● **Instructions for the task**
Once the line with "[179,383,301,405] разроботке ->" is found in the entries below, print it and each following line exactly, stopping after the line with "[109,1123,378,1142] То есть, пока"; print nothing else.

● **The data**
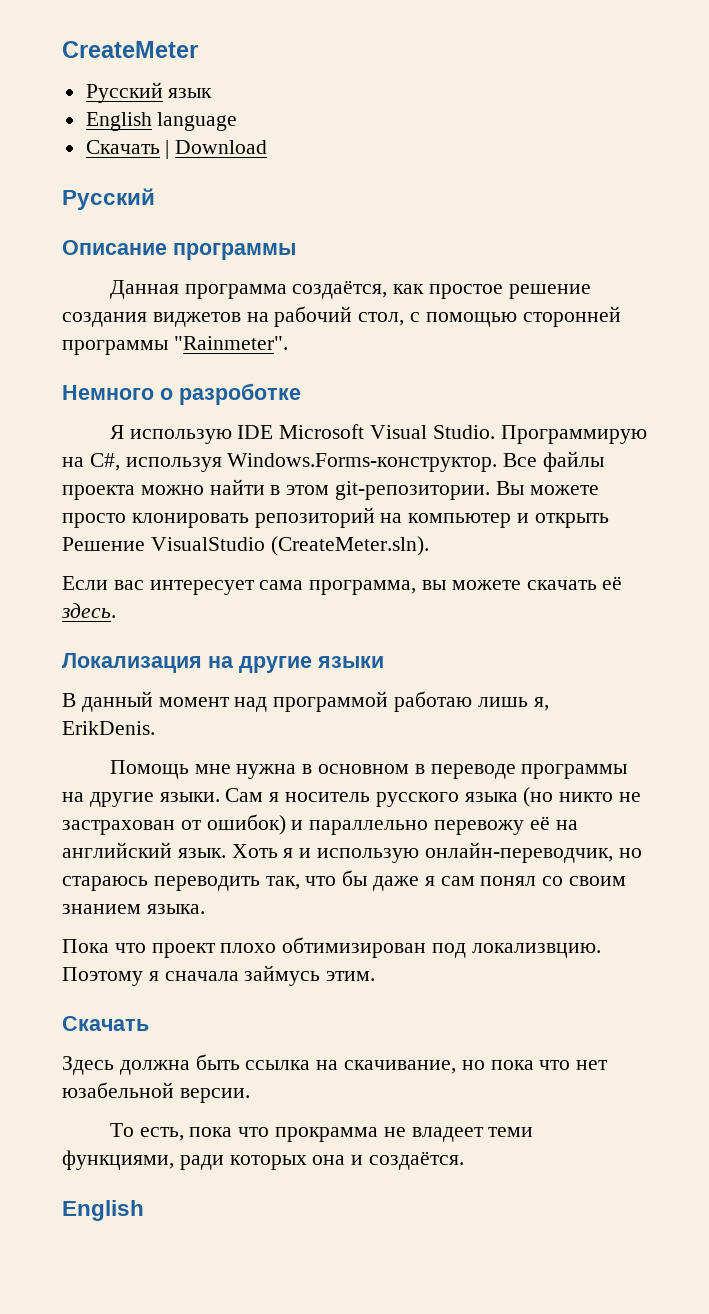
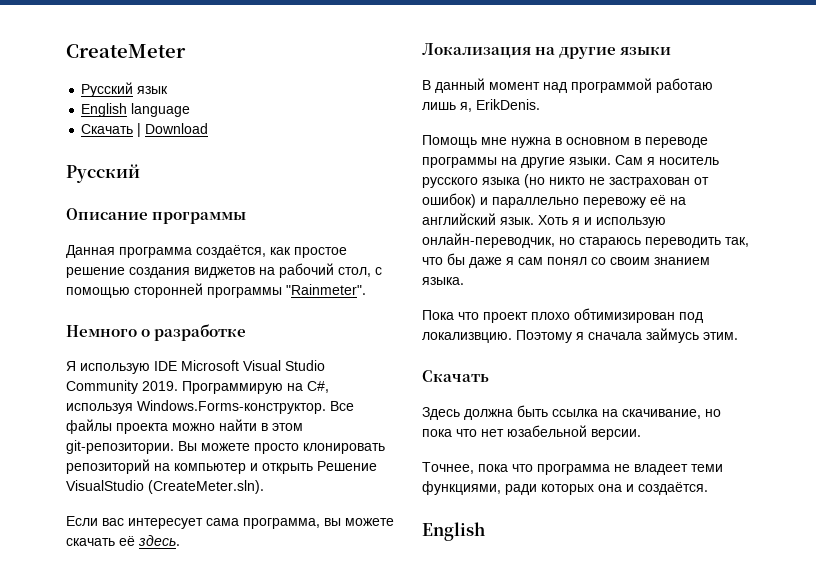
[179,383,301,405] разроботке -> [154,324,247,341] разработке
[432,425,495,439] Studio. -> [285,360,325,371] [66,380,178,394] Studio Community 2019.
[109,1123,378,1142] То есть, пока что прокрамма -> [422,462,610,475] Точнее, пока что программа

...

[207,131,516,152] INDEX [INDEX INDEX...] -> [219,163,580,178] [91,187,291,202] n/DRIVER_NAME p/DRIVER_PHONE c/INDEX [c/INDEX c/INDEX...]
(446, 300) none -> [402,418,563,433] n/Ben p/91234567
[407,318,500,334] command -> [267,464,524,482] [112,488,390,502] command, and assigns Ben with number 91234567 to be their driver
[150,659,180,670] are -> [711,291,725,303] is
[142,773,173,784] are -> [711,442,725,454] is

● **Solution below**
[179,383,301,405] разроботке -> [154,324,247,341] разработке
[432,425,495,439] Studio. -> [285,360,325,371] [66,380,178,394] Studio Community 2019.
[109,1123,378,1142] То есть, пока что прокрамма -> [422,462,610,475] Точнее, пока что программа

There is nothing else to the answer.